Now we add an optimizer (gradient descent) to the graph and opimize the slope a and the intercept b. The start values are a=0 and b=139 (139 is the mean of the blood pressure and slope a=0 implies that the model predicts the mean for each age). We set a learning rate  and do 80000 updatesteps.

In [0]:
a_  = tf.Variable(0.0, name='a_var')                       # Variables, with starting values
b_  = tf.Variable(139.0, name='b_var')                     # 
optimizer = tf.keras.optimizers.Adam()                     # sgd optimizer with the learning rate
for i in range(80000): 
  with tf.GradientTape() as tape:
    loss = my_func(a_,b_)
    gradients = tape.gradient(loss, [a_,b_])
    optimizer.apply_gradients(zip(gradients,[a_,b_])) 
  if ((i==1)|(i==2)|(i==3)): 
        print("Epoch:",i, "slope=",a_.numpy(),"intercept=",b_.numpy(), "mse=", loss.numpy()) 
  if (i % 5000 == 0): 
        print("Epoch:",i, "slope=",a_.numpy(),"intercept=",b_.numpy(), "mse=", loss.numpy())

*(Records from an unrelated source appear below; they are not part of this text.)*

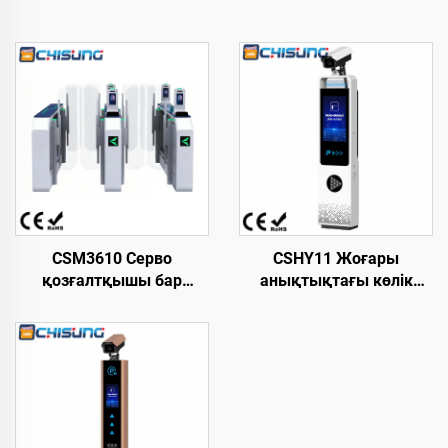
CSM3610 Серво
CSHY11 Жоғары
қозғалтқышы бар
анықтықтағы көлік
жылдамдықты қақпа,
номерін тану машинасы.
жаяу жүргіншілерге
«Dolphin I» моделі. 18,5
арналған турникет
дюймдық жоғары
L2800*W220*H1000 мм,
жарықтықтағы LCD
ыстықтай
экраны
домалақталған болат,
метрополитен/станция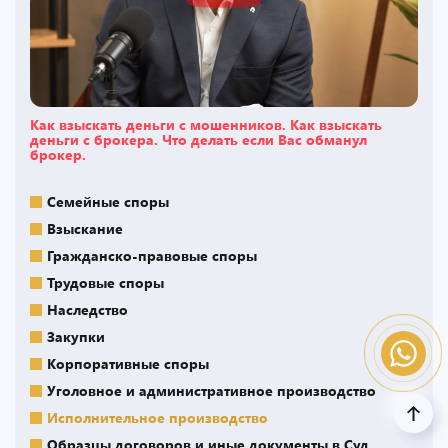
Как взыскать деньги с мошенников. Как взыскать
деньги с брокера. Что делать если Вас обманул
брокер.
Семейные споры
Взыскание
Гражданско-правовые споры
Трудовые споры
Наследство
Закупки
Корпоративные споры
Уголовное и административное производство
Исполнительное производство
Образцы договоров и иные документы в Суд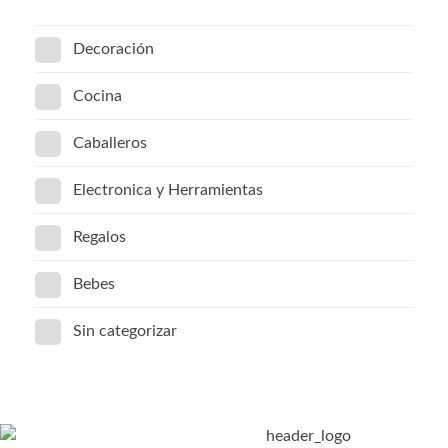
Decoración
Cocina
Caballeros
Electronica y Herramientas
Regalos
Bebes
Sin categorizar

Let's look at the final values for the slope a and the intercept b. Form the sklearn solution we know that:

1.   optimal value for a:   1.1050216
2.   optimal value for b:   87.67143
3.   minimal loss:         349.200787168560



In [0]:
 print(a_.numpy(), b_.numpy(), loss.numpy())


#### Exercise

Compre the opitmal values from tensorflow with the ones from sklean.  
Do you get the same?    
Try to explain the differences and change the code to get the same results.